If they start a thread, it must be negative. If they join a thread, it must be negative. To see someone enjoy philosophy must simply enrage them. And yet philosophy is so impractical. What do they accomplish? Are they saving Western Civilization? How can they have time? If they haunt philosophy forums, of all places?

Fantasies of significance. Sir Retorts-a-lot versus Reconstructo the Dragon of Word Salad. Oh yes, boys, I'm going to break the world over my knee with my word-salad, that incidentally happens to be old news. Teacher told you it was bad, I know. I'm sure you have a nice little collection of all the right books, the books approved of by your chatty little social groups that mean nothing to the "big boy" world you pretend to speak for. A worldly man ignores philosophers as the useless poets they are these days. The question remains: why do they sweat me, these...dangerous minds?
 
kennethamy
 
Reply Thu 22 Apr, 2010 06:10 pm
@Reconstructo,
Reconstructo;155396 wrote:
Ah, why waste electricity on the blind? Why waste music on the deaf? But what else have they to do, these little ones, than follow after the positive? Those who actually assert/suggest/explore?

If they start a thread, it must be negative. If they join a thread, it must be negative. To see someone enjoy philosophy must simply enrage them. And yet philosophy is so impractical. What do they accomplish? Are they saving Western Civilization? How can they have time? If they haunt philosophy forums, of all places?

Fantasies of significance. Sir Retorts-a-lot versus Reconstructo the Dragon of Word Salad. Oh yes, boys, I'm going to break the world over my knee with my word-salad, that incidentally happens to be old news. Teacher told you it was bad, I know. I'm sure you have a nice little collection of all the right books, the books approved of by your chatty little social groups that mean nothing to the "big boy" world you pretend to speak for. A worldly man ignores philosophers as the useless poets they are these days. The question remains: why do they sweat me, these...dangerous minds?
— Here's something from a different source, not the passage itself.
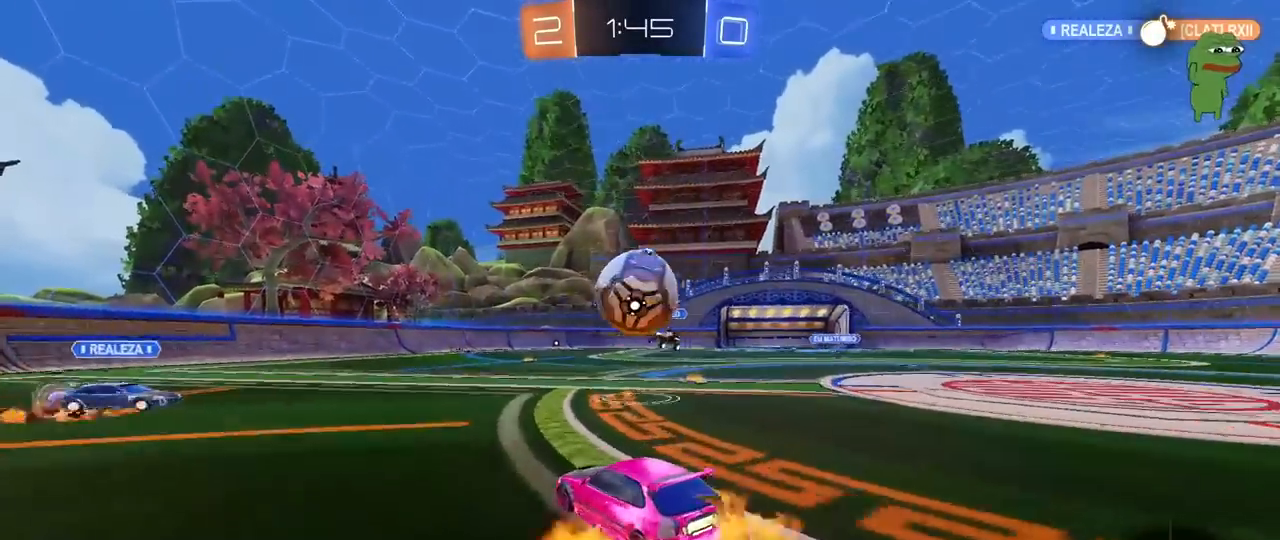
{"keys": ["d", "shift"], "mouse": ["left"], "mouse_move": "still", "events": [[117, "mouse_right", "up"], [117, "shift", "down"], [167, "s", "down"], [167, "w", "down"], [217, "mouse_right", "down"], [317, "s", "up"], [400, "mouse_right", "up"], [400, "w", "up"]]}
Is your name "Elijah" by any chance? You are starting to sound biblical. But, you know how it is. The prophet hath no honor in his own country.
 
prothero
 
Reply Thu 22 Apr, 2010 09:13 pm
@Reconstructo,
"The real is rational"
Yes, of course. Which is why we can discover the "laws" of nature and express them in mathematical form. It also implies IMHO that there is a rational and creative agency behind the "real" which I suppose implies some form of mind or intelligence inherent in nature.
Imagine a world in which the real was not rational?